▸ Try it:
Copy out the stretch of the records below from the line containing "left wrist: (1161, 1479, -15)" through the end of the records. Raise every number in the keypoint triples (the x, y, and depth values) by 122, and keep all other lines unchanged.

......

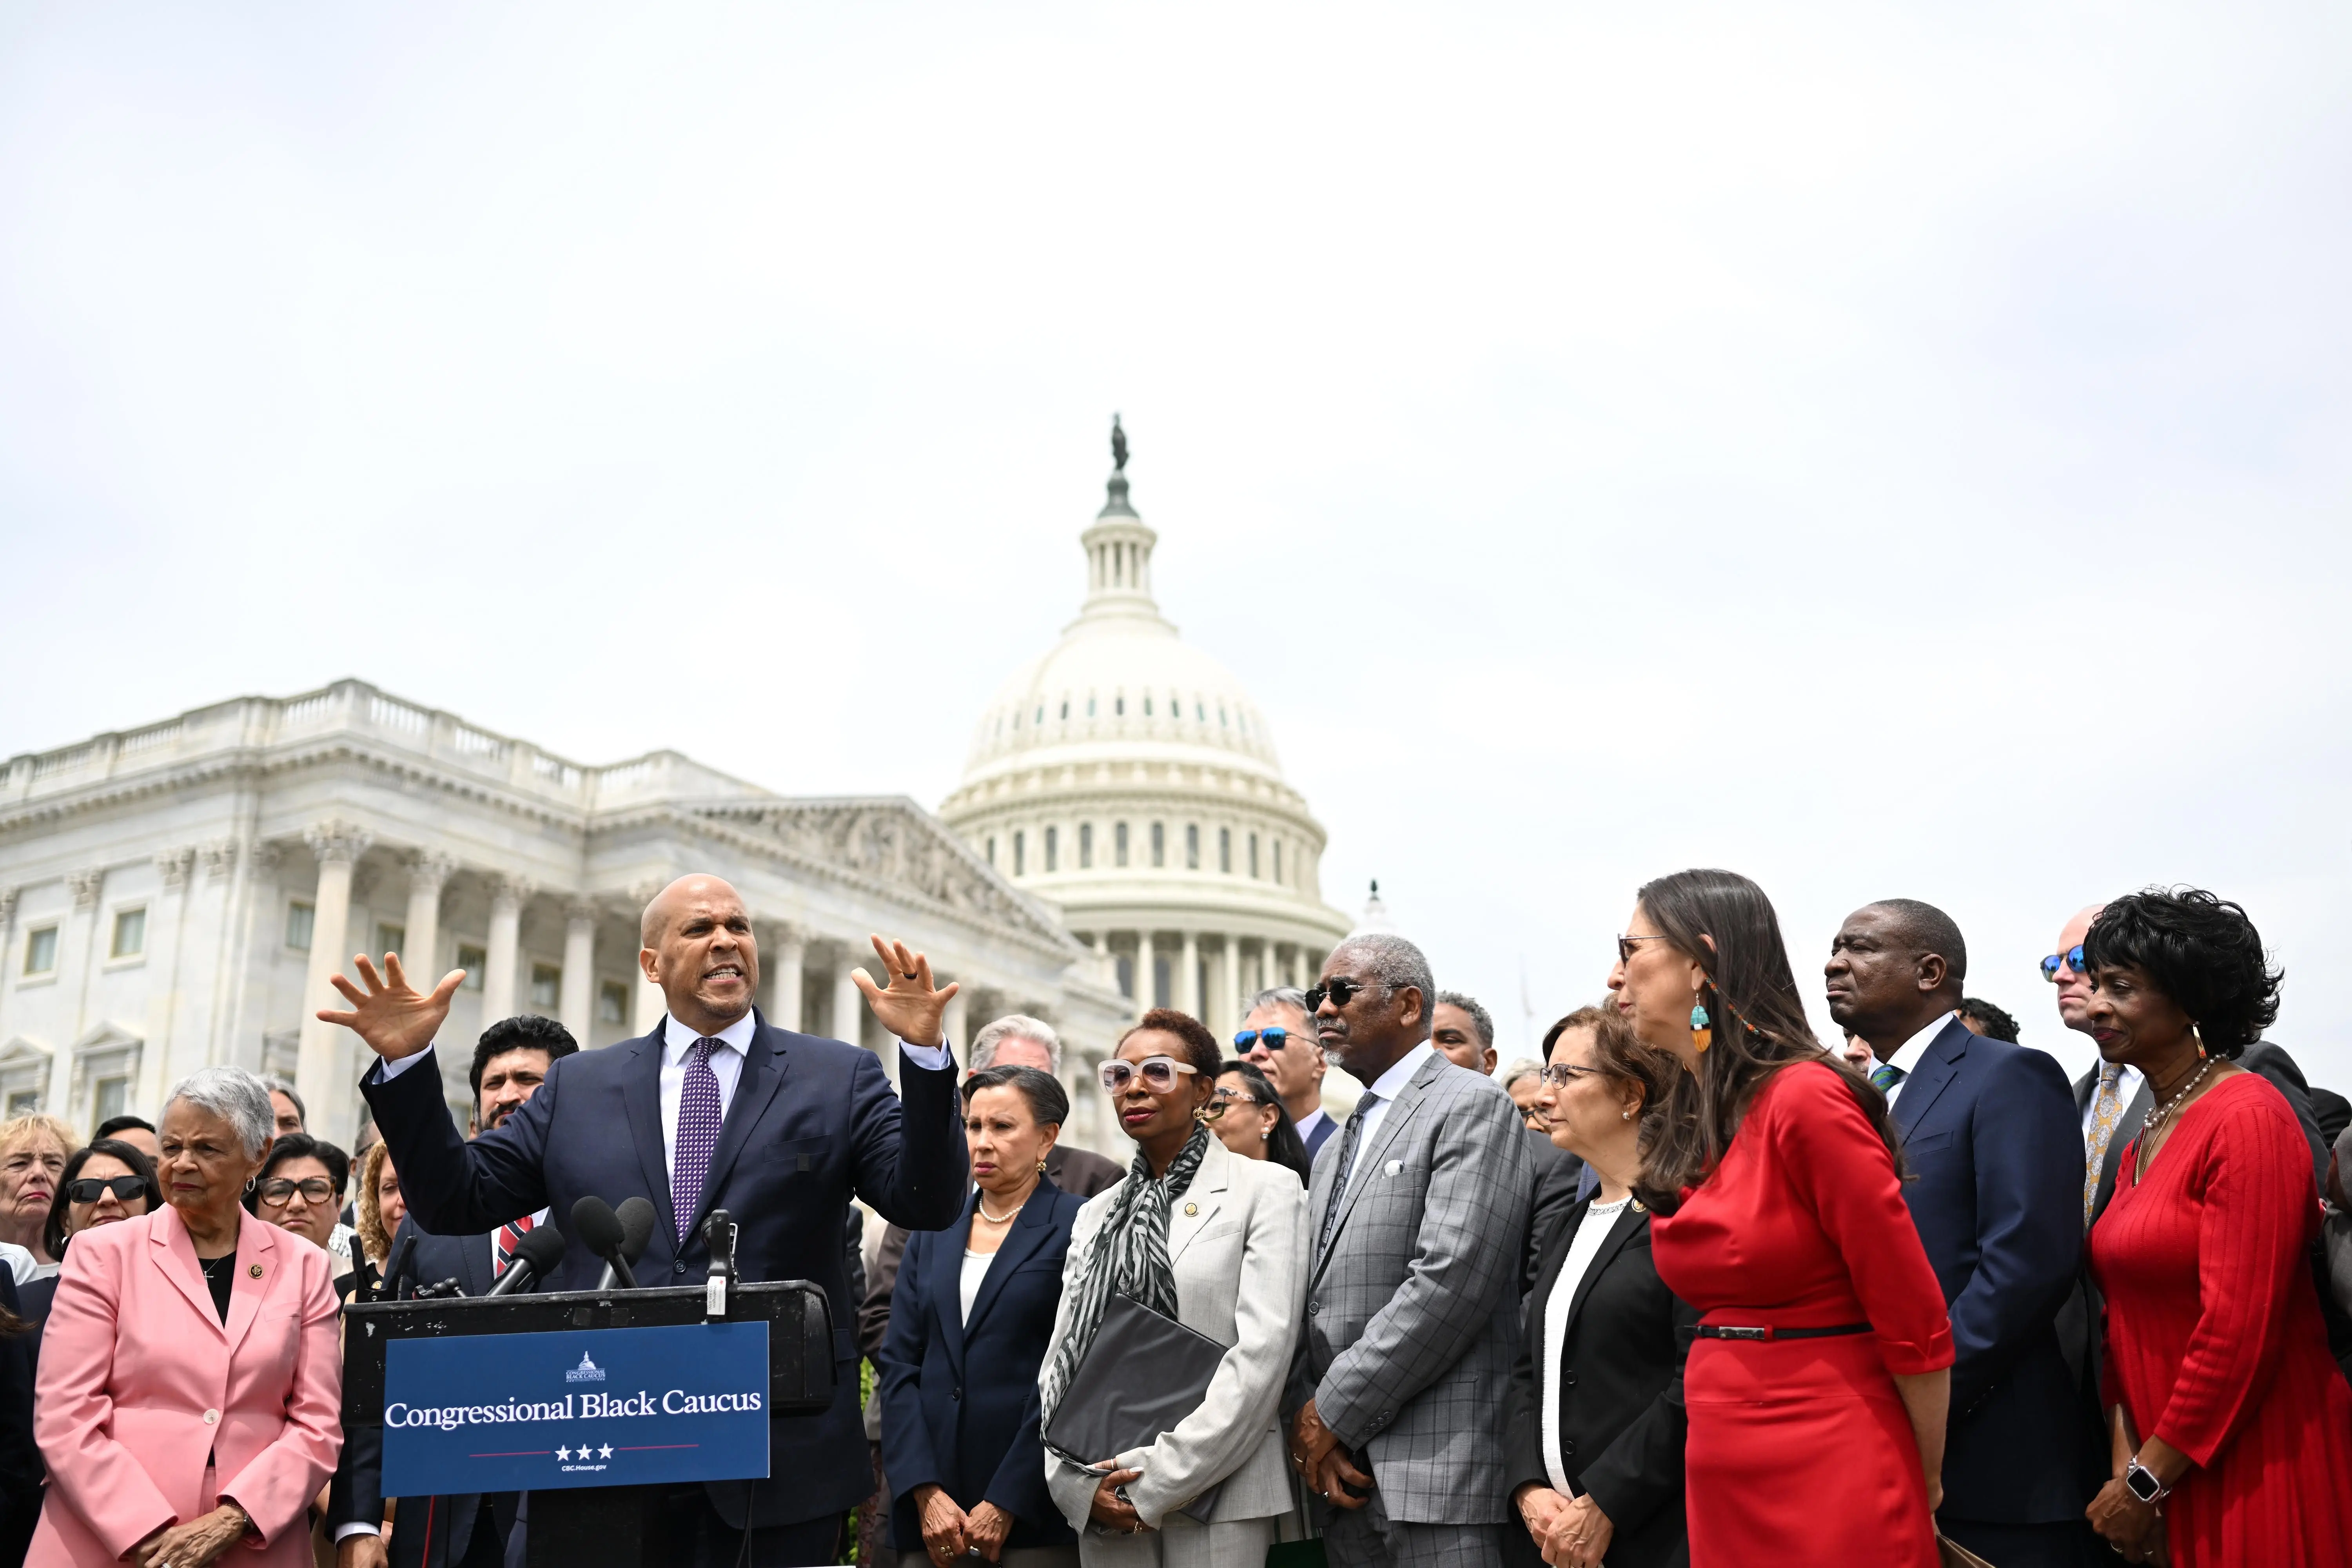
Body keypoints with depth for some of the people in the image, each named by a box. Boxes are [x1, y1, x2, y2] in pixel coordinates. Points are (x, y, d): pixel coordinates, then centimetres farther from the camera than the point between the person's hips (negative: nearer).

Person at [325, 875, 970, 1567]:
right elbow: (456, 1200, 10)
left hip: (779, 1462, -1)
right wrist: (407, 1063, -3)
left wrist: (924, 1052, -22)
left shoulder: (840, 1078, 4)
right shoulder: (577, 1087, 11)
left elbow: (928, 1203, -7)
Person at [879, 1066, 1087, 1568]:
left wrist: (1005, 1504, -12)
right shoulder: (935, 1231, 12)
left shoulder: (1076, 1227, -2)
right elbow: (898, 1364, 6)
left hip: (1034, 1509, -4)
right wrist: (926, 1493, -6)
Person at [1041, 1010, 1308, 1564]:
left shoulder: (1266, 1190, -2)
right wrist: (1080, 1482, -6)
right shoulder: (1096, 1214, 14)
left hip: (1215, 1498, -4)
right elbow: (1060, 1360, 10)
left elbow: (1263, 1352, -11)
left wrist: (1161, 1479, -15)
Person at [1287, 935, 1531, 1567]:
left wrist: (1335, 1414, -13)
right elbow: (1312, 1299, 14)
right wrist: (1306, 1420, -3)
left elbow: (1449, 1282, -16)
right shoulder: (1337, 1149, 21)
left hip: (1436, 1470, -7)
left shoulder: (1472, 1107, -5)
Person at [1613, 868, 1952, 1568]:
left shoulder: (1805, 1098, -16)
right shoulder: (1689, 1124, 8)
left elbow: (1916, 1323, -12)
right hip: (1720, 1483, 7)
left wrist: (1925, 1493, -1)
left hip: (1827, 1488, -7)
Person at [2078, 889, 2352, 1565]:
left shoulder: (2248, 1117, -15)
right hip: (2164, 1469, 7)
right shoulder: (2143, 1141, 9)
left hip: (2257, 1471, -7)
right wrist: (2126, 1456, -2)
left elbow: (2240, 1326, -20)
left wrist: (2147, 1482, -14)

......

▸ Written response:
left wrist: (1283, 1601, 107)
Person at [1287, 935, 1531, 1567]:
left wrist: (1457, 1536, 109)
right elbow: (1434, 1421, 136)
right wrist: (1428, 1542, 119)
left elbow: (1571, 1404, 106)
right shoulder: (1459, 1271, 143)
left hip: (1558, 1592, 115)
left shoulder: (1594, 1229, 117)
Person at [1613, 868, 1952, 1568]:
left shoulder: (1927, 1220, 106)
right shoulder: (1811, 1246, 130)
left elbow: (2038, 1445, 110)
right hip: (1842, 1605, 129)
left wrist: (2047, 1615, 121)
left hip: (1949, 1610, 115)
Person at [2078, 889, 2352, 1565]:
left shoulder: (2370, 1239, 107)
right hip: (2286, 1591, 129)
right shoulder: (2265, 1263, 131)
left hip: (2379, 1593, 115)
right wrist: (2248, 1578, 120)
left elbow: (2362, 1448, 102)
left wrist: (2269, 1604, 108)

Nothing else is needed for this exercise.